Oh, the Joy of Soup!

When the weather changes, I believe it calls for warm, hearty dishes like soups. I think it is safe to say that as a kid I probably wasn't a fan of too many soups, but then again, I probably only had soup when I was sick with a cold. As timed moved on, my mom moved beyond chicken noodle soup into a wide variety. Now, as an adult, I am almost drawn to them, especially during the latter part of the year.

As I move beyond just broth-based soups, I've been enjoying discovering a variety of tastes and heat indexes!

What am I enjoying right now?
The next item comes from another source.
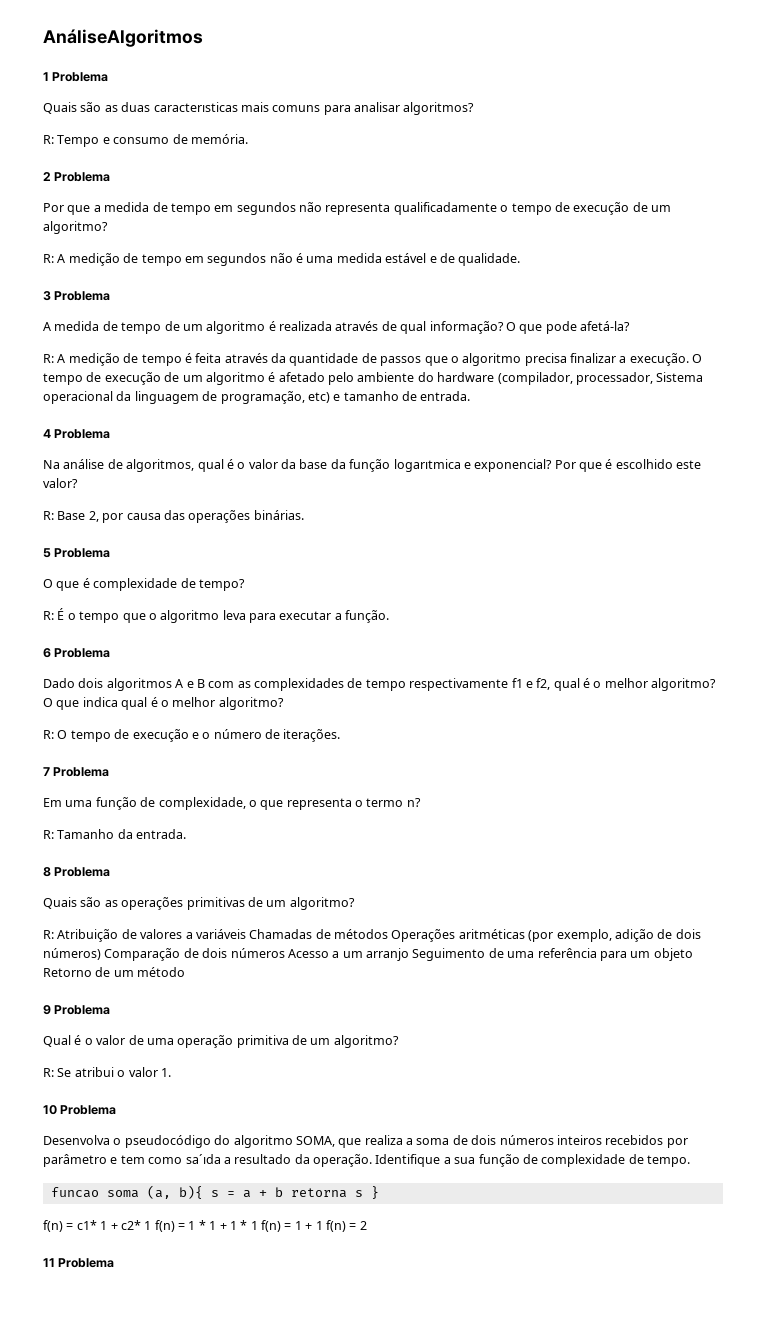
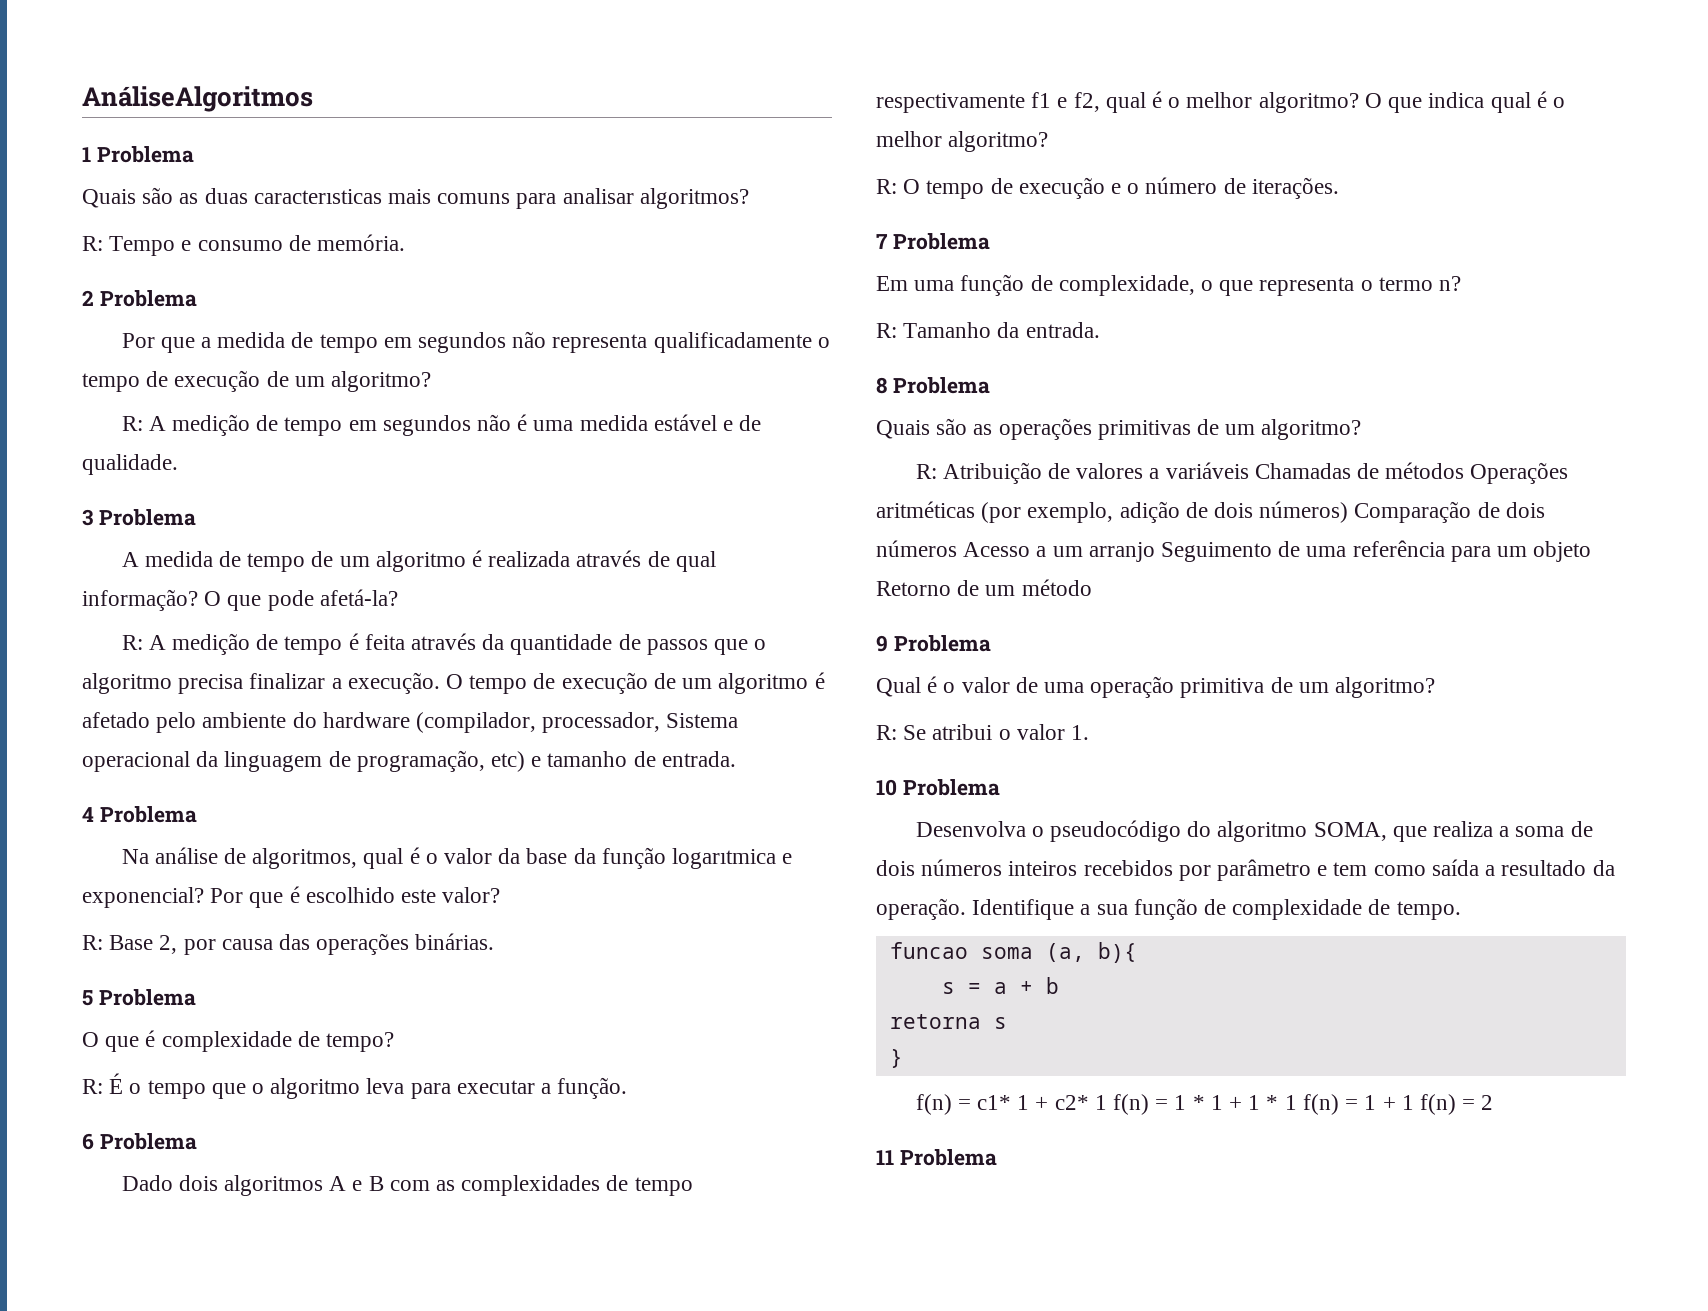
[185,1154,221,1164] sa´ıda -> [1431,859,1479,876] saída
(203, 1192) none -> (1137, 952) //
(283, 1192) none -> (1059, 985) //
(363, 1193) none -> (1007, 1023) //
A bowl of Carib Black Bean Soup over vegetable rice, along with a Mexican-inspired/Tex-Mex cornbread muffin. (And as always, a recipe follows.)

Carib Black Bean Soup
2 cans of black beans, rinsed and drained
olive oil
1 onion, chopped
2 cloves of garlic, chopped
3 stalks of celery, chopped
4 cups of chicken broth
1 cup water

1/4 tsp. ground cayenne pepper
3/4 tsp ground cumin
1 T balsamic vinegar
1 1/2 tsp. soy sauce
1/4 tsp ground black pepper
chili powder

In a large stock pot, heat olive oil and add onion, garlic and chopped celery.  Saute until vegetables are softened.  Add bean, broth and water, and bring to a boil.  Reduce heat and simmer.  Add cayenne pepper, cumin, and chili powder.  Continue simmering until flavors are blended.  Puree some of soup in a blender and then return it to the pot to simmer.  Add vinegar, soy sauce, and pepper and simmer until done, which is basically until you are satisfied because everything is already "done" from the beginning. 

* I like my soups like this with a little kick, so I don't really measure the peppers.  If all else fails, I add hot sauce to my individual bowl, stir, and enjoy!

Mexican Cornbread
1 (8.5 oz.) box of Jiffy cornbread mix
1 egg
1/2 cup milk
1 (4 oz.) can of green chiles
1 (8 oz.) can of creamed corn
1 cup shredded cheese (I used a mix of Parmesan and Extra Sharp Cheddar)

Mix ingredients according to Jiffy package.  Add the remaining "extra" ingredients.  Bake in greased muffin pans in a 400 degree preheated oven for 20-25 minutes or until done.
Vegetable Rice
1 1/2 cups of white rice (I used Basmati)
3 cups of water or broth

2 T minced onion
2 cloves of garlic, chopped
2 carrots, peeled and diced
frozen peas
olive oil

In a sauce pot, heat olive oil and saute onion, garlic, carrots and rice until the rice is translucent.  Add broth or water.  Add peas.  Add salt, if desired.  Bring to a boil, then simmer for 20-25 minutes or until rice is done.

When serving, I place the rice in the bottom of the bowl and pour the soup over it.  Delicious!

And what am I cooking right now?  Another pot of soup, but you'll have to check back to see what kind!


  1. One day I will try to cook something Caribbean, everything you post looks yummy. Too bad I am an awful cook! lol

  2. I'm going to try the Mexican Cornbread. That has always been one of my favorites at the local restaurant. Thanks for sharing all of these great ideas.